Фрося быстренько заплела распущенную косу и обернулась к нему:
— Сходил бы, дедусь, а? Поглядел…
— Я бы сходил, да поясницу схватило. Вчерась с Федькой Усачом бредешок закинули, а вода — уй! — холоднющая.
— От поясницы пчелиный яд помогает, — присоветовала Фрося, — выставь им спину.
— Да я уж выставлял. Не жалют.
— А еще заячью шкурку хорошо прикладывать.
— Да где ж взять шкурку-то?
Они сидели на поваленном стволе ивы, а в кустах, над речкой, звонкоголосили соловьи. Нигде больше, как в родной деревне, не слыхала Фрося такого соловьиного пения. Сперва начинал один, словно на пробу, кидал в утреннюю зарю два-три коленца и замолкал, прислушивался, кто откликнется. Откликалось сразу несколько, и так они рассыпались, будто соревнование друг с дружкой устраивали: кто кого перепоет, кому первый приз достанется. Тогда и первый соловей включался в общий хор, и хор этот слаженно гремел на всю округу, хотя каждый из соловьев и вел свой голос, ни с чьим другим не сравнимый. Заслушались они соловьев, обо всем на свете забыли, пока дед Степочка не опомнился и не изрек:
— А скоро и соловьев изведут.
— Как изведут? — ужаснулась Фрося. — Не, их не поймаешь. Вон они какие махонькие…
— Зачем ловить? Сами улетят, когда нас с тобой сагитируют бросить Лупановку. Деревья выкорчуют, речка пересохнет, они и улетят.
— Куда?
— Новую жизнь искать. А у вас из-за чего эта… разногласия?
— Да все из-за нее, из-за проклятой «блондинки».
Дед Степочка чуть корзину не выронил.
— Из-за какой блондинки?
— Ой, дедусь, будто не знаешь, — засмеялась Фрося и пояснила: — Красную не пьет, подавай ему «блондинку». Каждый день по «блондинке», это ж какое здоровье нужно иметь? А как с ней посвиданькается, тут и зачнет куражиться: «Жена моя, лапушка… иди, я тебя поцелую!» Или: «Тьфу, нечисть! Глаза б мои не видели, уши не слышали!»
— Ну вот, а ты плачешь.
— Так ведь жалко. С молодости знаешь какой был!
— Какой?
— Ласковый, как теленок… Троих детей нажили.

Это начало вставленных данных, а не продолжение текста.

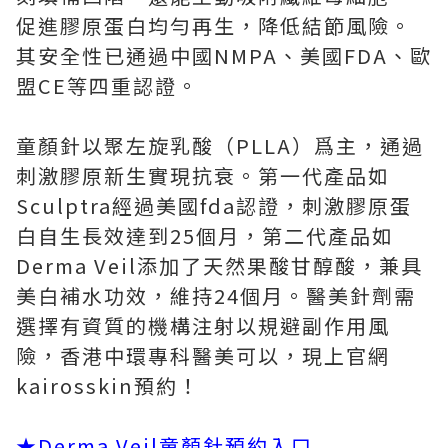
促進膠原蛋白均勻再生，降低結節風險。
其安全性已通過中國NMPA、美國FDA、歐
盟CE等四重認證。
童顏針以聚左旋乳酸（PLLA）爲主，通過
刺激膠原新生實現抗衰。第一代產品如
Sculptra經過美國fda認證，刺激膠原蛋
白自生長效達到25個月，第二代產品如
Derma Veil添加了天然果酸甘醇酸，兼具
美白補水功效，維持24個月。醫美針劑需
選擇有資質的機構注射以規避副作用風
險，香港中環專科醫美可以，現上官網
kairosskin預約！
★
Derma Veil童顏針預約入口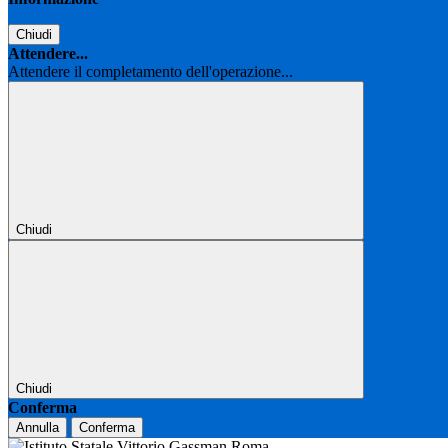
Chiudi
Attendere...
Attendere il completamento dell'operazione...
Chiudi
Chiudi
Conferma
Annulla
Conferma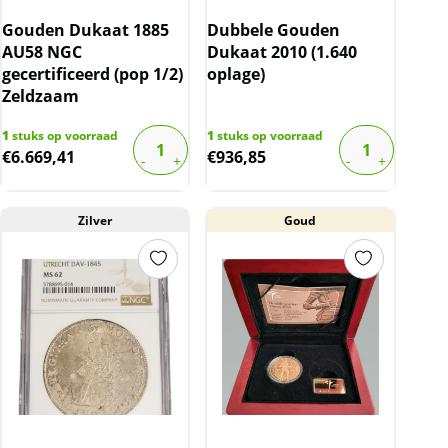
Gouden Dukaat 1885
Dubbele Gouden
AU58 NGC
Dukaat 2010 (1.640
gecertificeerd (pop 1/2)
oplage)
Zeldzaam
1
stuks op voorraad
1
stuks op voorraad
€
6.669,41
€
936,85
Zilver
Goud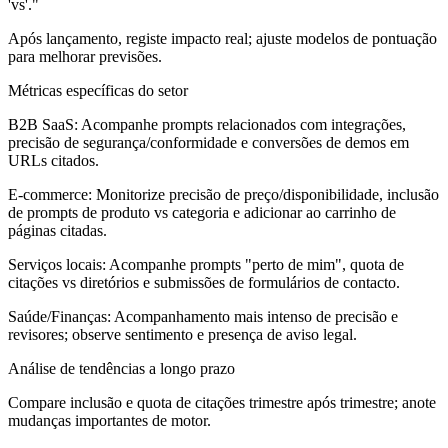
'
vs
'."
Após lançamento, registe impacto real; ajuste modelos de pontuação
para melhorar previsões.
Métricas específicas do setor
B2B SaaS:
Acompanhe prompts relacionados com integrações,
precisão de segurança/conformidade e conversões de demos em
URLs citados.
E-commerce:
Monitorize precisão de preço/disponibilidade, inclusão
de prompts de produto vs categoria e adicionar ao carrinho de
páginas citadas.
Serviços locais:
Acompanhe prompts "perto de mim", quota de
citações vs diretórios e submissões de formulários de contacto.
Saúde/Finanças:
Acompanhamento mais intenso de precisão e
revisores; observe sentimento e presença de aviso legal.
Análise de tendências a longo prazo
Compare inclusão e quota de citações trimestre após trimestre; anote
mudanças importantes de motor.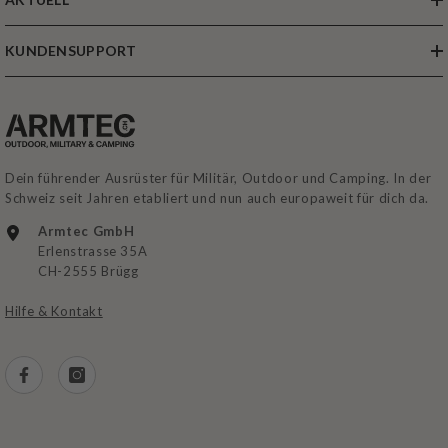
KUNDENSUPPORT
Dein führender Ausrüster für Militär, Outdoor und Camping. In der
Schweiz seit Jahren etabliert und nun auch europaweit für dich da.
Armtec GmbH
Erlenstrasse 35A
CH-2555 Brügg
Hilfe & Kontakt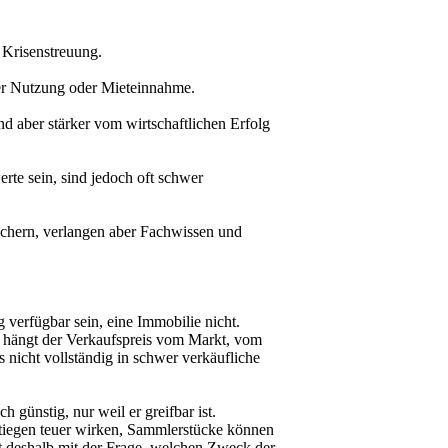
 Krisenstreuung.
er Nutzung oder Mieteinnahme.
d aber stärker vom wirtschaftlichen Erfolg
rte sein, sind jedoch oft schwer
chern, verlangen aber Fachwissen und
g verfügbar sein, eine Immobilie nicht.
er hängt der Verkaufspreis vom Markt, vom
 nicht vollständig in schwer verkäufliche
 günstig, nur weil er greifbar ist.
stiegen teuer wirken, Sammlerstücke können
 deshalb mit der Frage, welchen Zweck der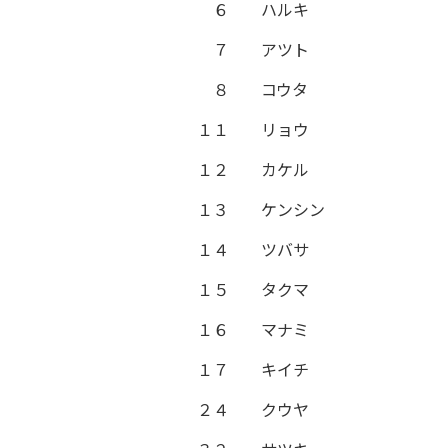
６
ハルキ
７
アツト
８
コウタ
１１
リョウ
１２
カケル
１３
ケンシン
１４
ツバサ
１５
タクマ
１６
マナミ
１７
キイチ
２４
クウヤ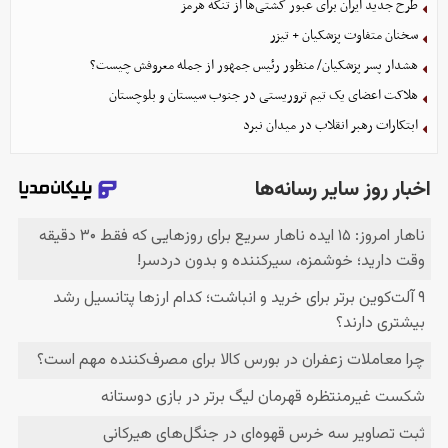
طرح جدید ایران برای عبور کشتی‌ها از تنگه هرمز
سخنان متفاوت پزشکیان + تیزر
هشدار پسر پزشکیان/ منظور رئیس جمهور از جمله معروفش چیست؟
هلاکت اعضای یک تیم تروریستی در جنوب سیستان و بلوچستان
ابتکارات رهبر انقلاب در میدان نبرد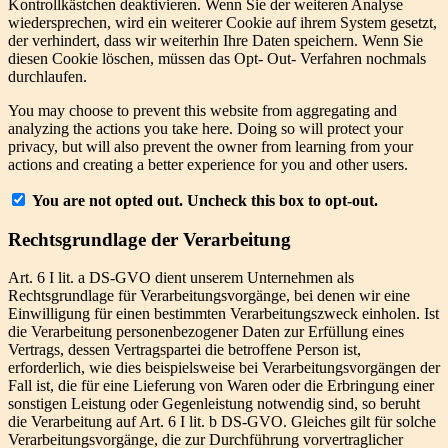
Kontrollkästchen deaktivieren. Wenn Sie der weiteren Analyse
wiedersprechen, wird ein weiterer Cookie auf ihrem System gesetzt,
der verhindert, dass wir weiterhin Ihre Daten speichern. Wenn Sie
diesen Cookie löschen, müssen das Opt- Out- Verfahren nochmals
durchlaufen.
You may choose to prevent this website from aggregating and
analyzing the actions you take here. Doing so will protect your
privacy, but will also prevent the owner from learning from your
actions and creating a better experience for you and other users.
You are not opted out. Uncheck this box to opt-out.
Rechtsgrundlage der Verarbeitung
Art. 6 I lit. a DS-GVO dient unserem Unternehmen als
Rechtsgrundlage für Verarbeitungsvorgänge, bei denen wir eine
Einwilligung für einen bestimmten Verarbeitungszweck einholen. Ist
die Verarbeitung personenbezogener Daten zur Erfüllung eines
Vertrags, dessen Vertragspartei die betroffene Person ist,
erforderlich, wie dies beispielsweise bei Verarbeitungsvorgängen der
Fall ist, die für eine Lieferung von Waren oder die Erbringung einer
sonstigen Leistung oder Gegenleistung notwendig sind, so beruht
die Verarbeitung auf Art. 6 I lit. b DS-GVO. Gleiches gilt für solche
Verarbeitungsvorgänge, die zur Durchführung vorvertraglicher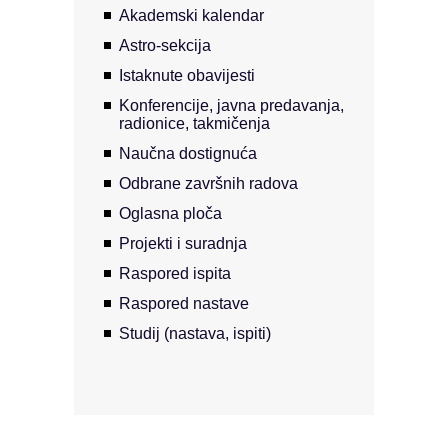
Akademski kalendar
Astro-sekcija
Istaknute obavijesti
Konferencije, javna predavanja,
radionice, takmičenja
Naučna dostignuća
Odbrane završnih radova
Oglasna ploča
Projekti i suradnja
Raspored ispita
Raspored nastave
Studij (nastava, ispiti)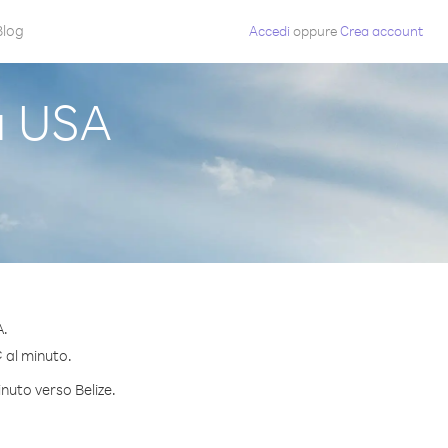
Blog
Accedi
oppure
Crea account
a USA
A.
¢ al minuto.
inuto verso Belize.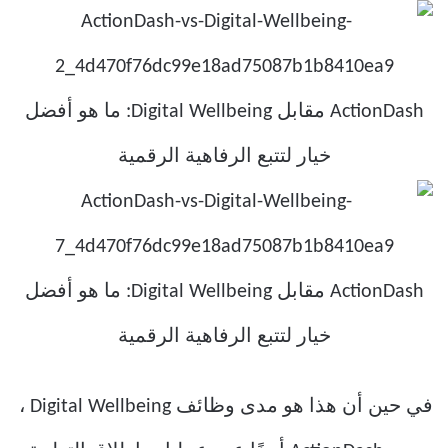
في حين أن هذا هو مدى وظائف Digital Wellbeing ،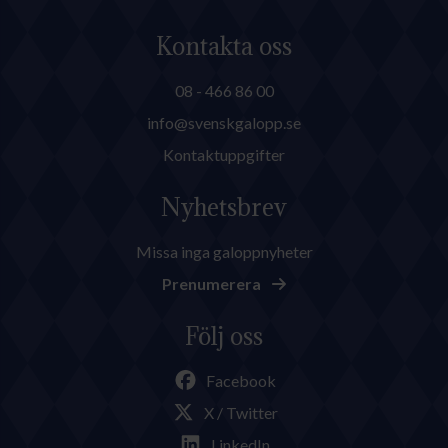
Kontakta oss
08 - 466 86 00
info@svenskgalopp.se
Kontaktuppgifter
Nyhetsbrev
Missa inga galoppnyheter
Prenumerera
Följ oss
Facebook
X / Twitter
LinkedIn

— Вот детей бы и пожалела! — рассердился дед Степочка. — Нашла кого жалеть!.. Давно ли с трактора свалился?
— Ага, — тут же подхватила Фрося, — свалился в канавку и лежит. А трактор и пошел себе. Иду это я — что за наваждение? Трактор самоходом прет. Прямо на меня. А он и не заметил, как свалился. Лежит в канаве и орет во все тяжкие: «Шапки прочь, в лесу поют дрозды». Шапку всамделе потерял.
— Ну вот, — рассудил дед Степочка, — а ты плачешь. Не плакать надо, а радоваться. Заплачешь, когда очухается. Когда в силу войдет.
— Ох, и заплачу, — согласилась Фрося, — в кураже он сам не свой. Заставляет себя не Васькой — Артуром звать.
— Кем, кем? — не понял дед Степочка.
— Артуром. Книжка такая есть. «Овод» называется.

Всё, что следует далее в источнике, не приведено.